Adding on to this is the fact that so far, we are three weeks into August, and sales are only registering 580,000 silver ounces sold. If that rate keeps up, we are going to have a tough time reaching the 1 million ounce threshold, which would be the lowest in a decade.
 
Implications for Silver Investors
 
Of course, we are just reporting on one government mint here, but since it's the largest seller of silver bullion coins in the world, we think any weakness seen in U.S. Mint silver sales will also be seen in the other mints worldwide. Therefore, we think it's fair to say anybody who is looking at the market in an unbiased fashion will have no choice but to say that sales of silver bullion coins are experiencing severe weakness.
 
So what does this mean for the silver price?
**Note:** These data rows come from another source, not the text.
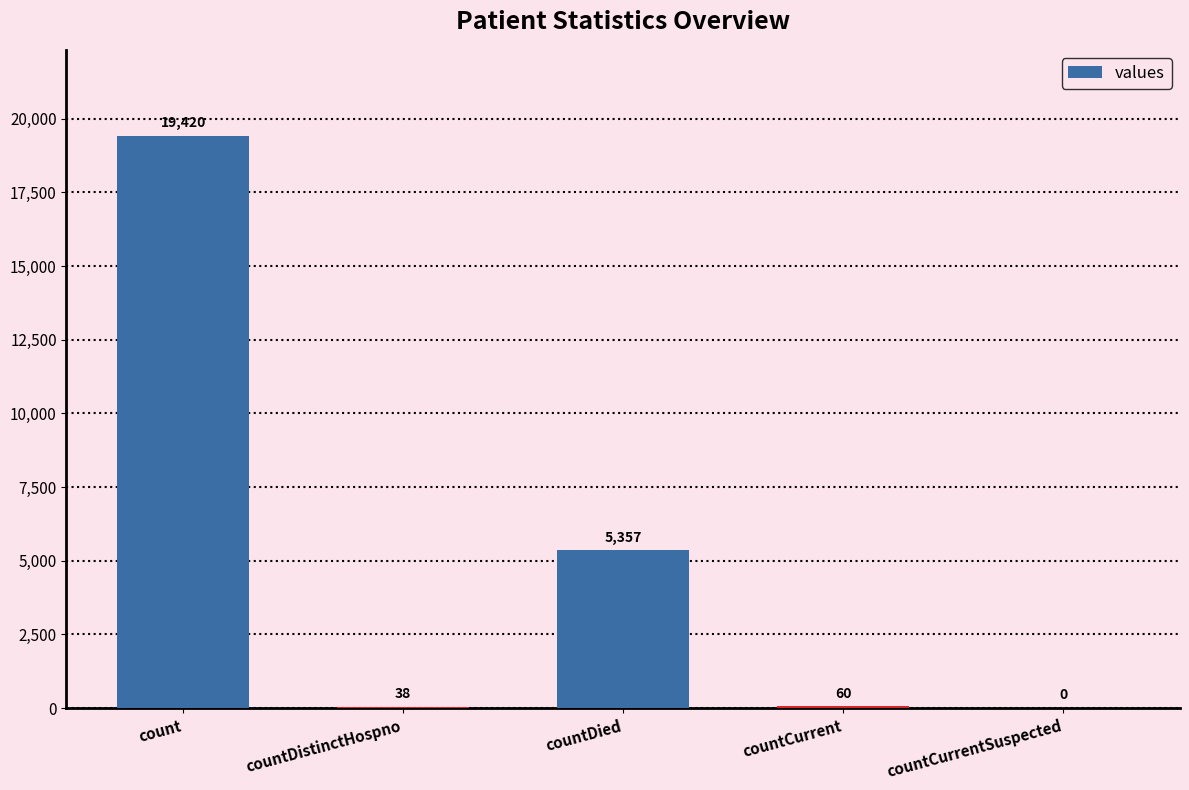

Count the number of data series in this chart.

1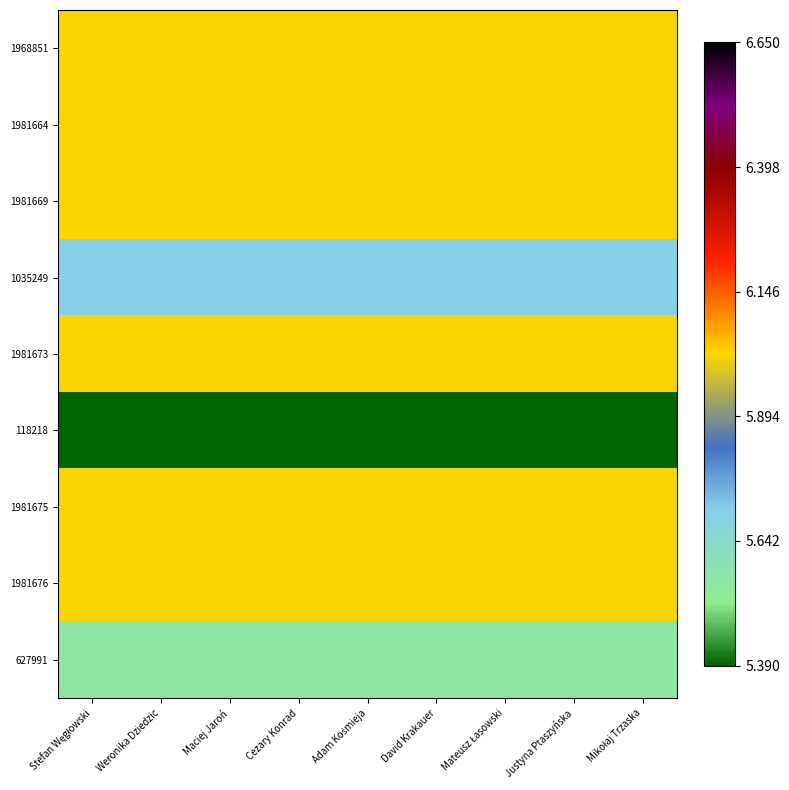

At David Krakauer, list the series in order from smallest to largest.

118218, 627991, 1035249, 1968851, 1981664, 1981669, 1981673, 1981675, 1981676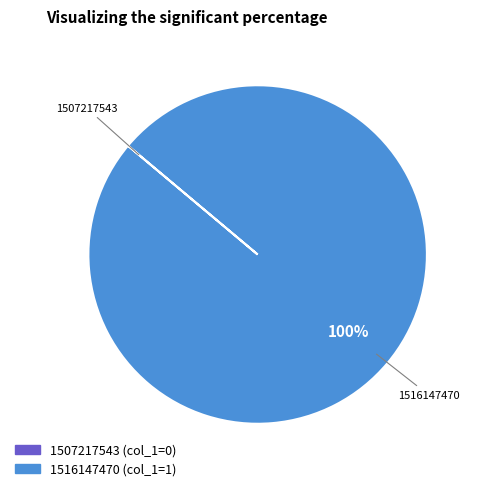

What percentage is the 1516147470 slice, to the nearest percent?

100%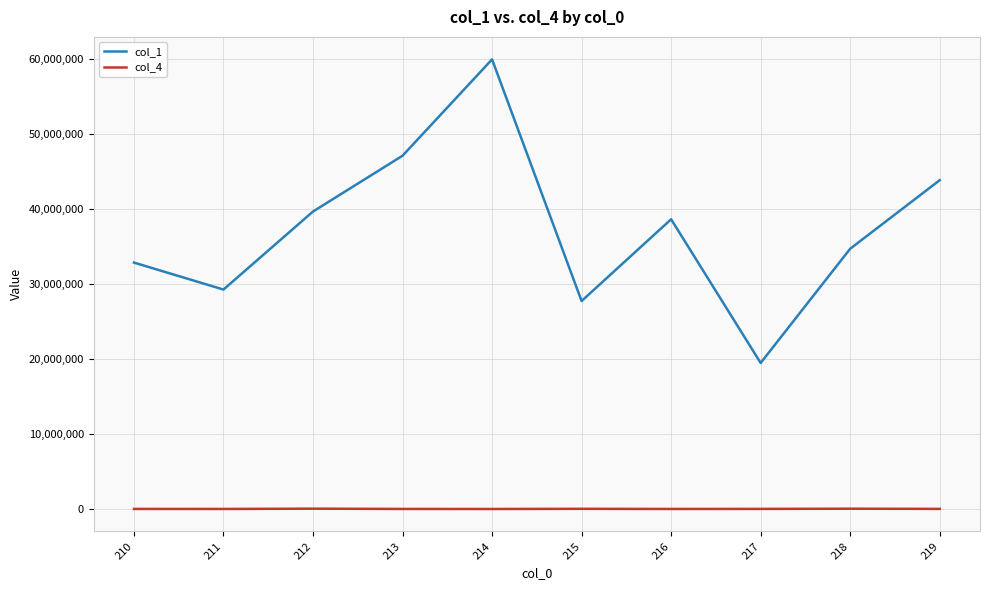

True or false: col_4 and col_1 intersect in this chart.

False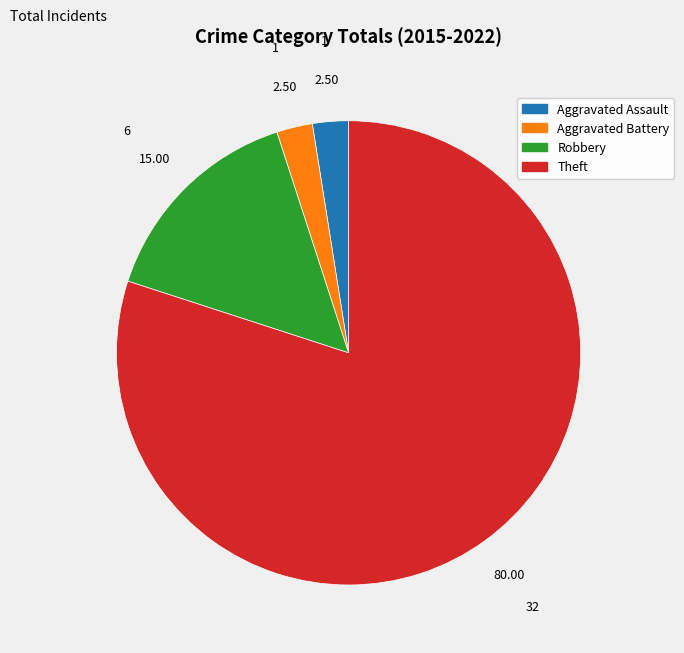

Approximately how many times larger is the value at Robbery compared to Theft?

0.2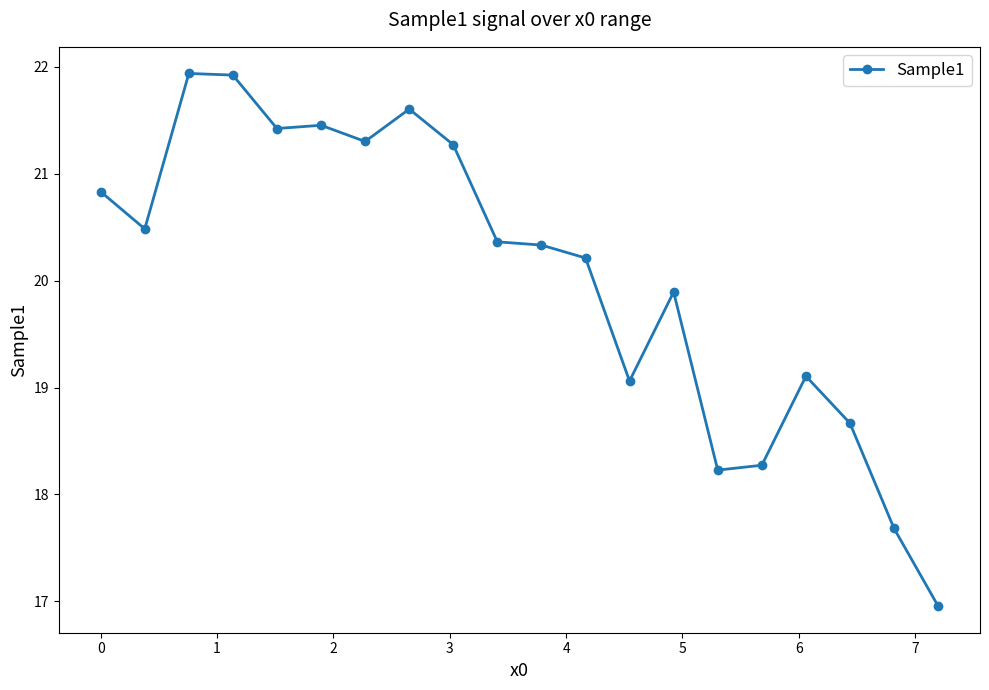

What is the minimum value shown in the chart?

17.0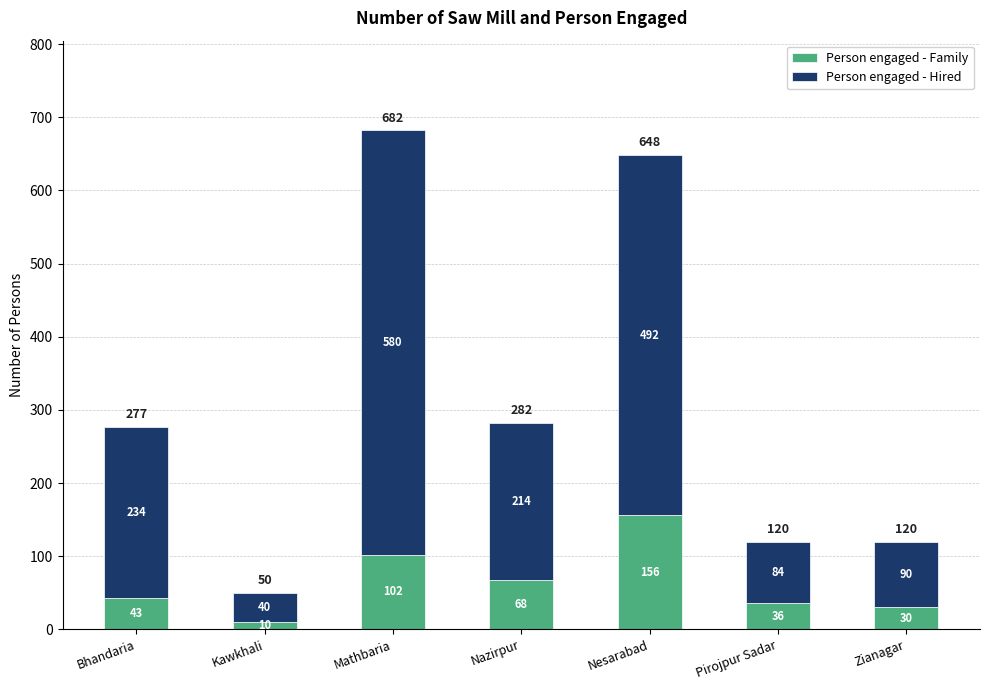

At which label does Person engaged - Family reach its peak?

Nesarabad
After all, we know that we saw record-breaking numbers in silver bullion sales over the past few years, yet the silver price continued to decline despite these sales numbers.
 
 
 
As investors can see in the table above, silver coin and bar sales for 2015 totaled 292 million ounces, which is the highest total in a decade, as investors continued to snap up silver in large quantities. This increase in investment demand more than made up for the weakness seen in industrial demand (589 million ounces).
 
If we take the U.S. Mint numbers YTD (down 12%) and apply that to silver coin and bar demand for 2016, we would figure that 2016 demand would drop from 2015's 292 million ounces to around 260 million ounces in 2016, or a loss/market surplus of around 32 million ounces. While some of this certainly could be made up by increased ETF demand for physical silver bars, unlike the gold market, silver ETFs didn't lose a lot of silver over the past few years, and thus, their inventories are not particularly low, as show in the chart below:
  (Source: Sharelynx Gold Charts)
 
 
There simply wasn't a huge amount of silver sold by the ETFs, and so we think it is unlikely that they will make up the demand gap that we are seeing based on very weak silver bullion sales.
 
Thus, we think this a very dangerous time for silver bulls, as the physical investment market is weak, and as we recently have shown, speculative investors have taken ultra-bullish record-setting positions in the metal. Regardless of whether the reports of the U.S. Mint halting silver sales are accurate, weak bullion demand is not a positive sign for the silver market, and we think the clear takeaway here is that investors should be very cautious.
 
Despite being long-term precious metals bulls (and thus, holding our core position), we are looking to wait for a silver pullback below what we had previously stated. We mentioned that we wanted to see silver pullback to around the $18.50 level before reopening some of our sold silver trading positions.
 
We wouldn't be surprised to see silver drop below $18 per ounce, especially if paper silver demand starts weakening and that forces ETFs to start selling silver on the open market.
 
We think investors should hold off on acquiring new physical silver, silver ETF positions (SLV, PSLV, SIVR), or positions in silver miners such as Pan American Silver (NASDAQ:PAAS), Tahoe Resources (NYSE:TAHO), and First Majestic Silver (NYSE:AG) - though we're not suggesting these companies specifically. It is hard to be bullish on silver with these facts sitting in plain view in front of us, and unless we see a major financial calamity, we think there is going to be a better time to buy silver than at current prices.
 
We are going to close with a quote passed on by fellow Seeking Alpha author Avi Gilburt and attributed to famous trader Jesse Livermore:
 
"After spending many years in Wall Street and after making and losing millions of dollars I want to tell you this: It was never my thinking that made the big money for me. It was always my sitting. Got that? My sitting tight!"
 
Despite the unprecedented monetary situation that we find ourselves in, and the attractiveness that precious metals provide as a hedge to this uncertainty, we think the prudent move for PM investors is to sit tight.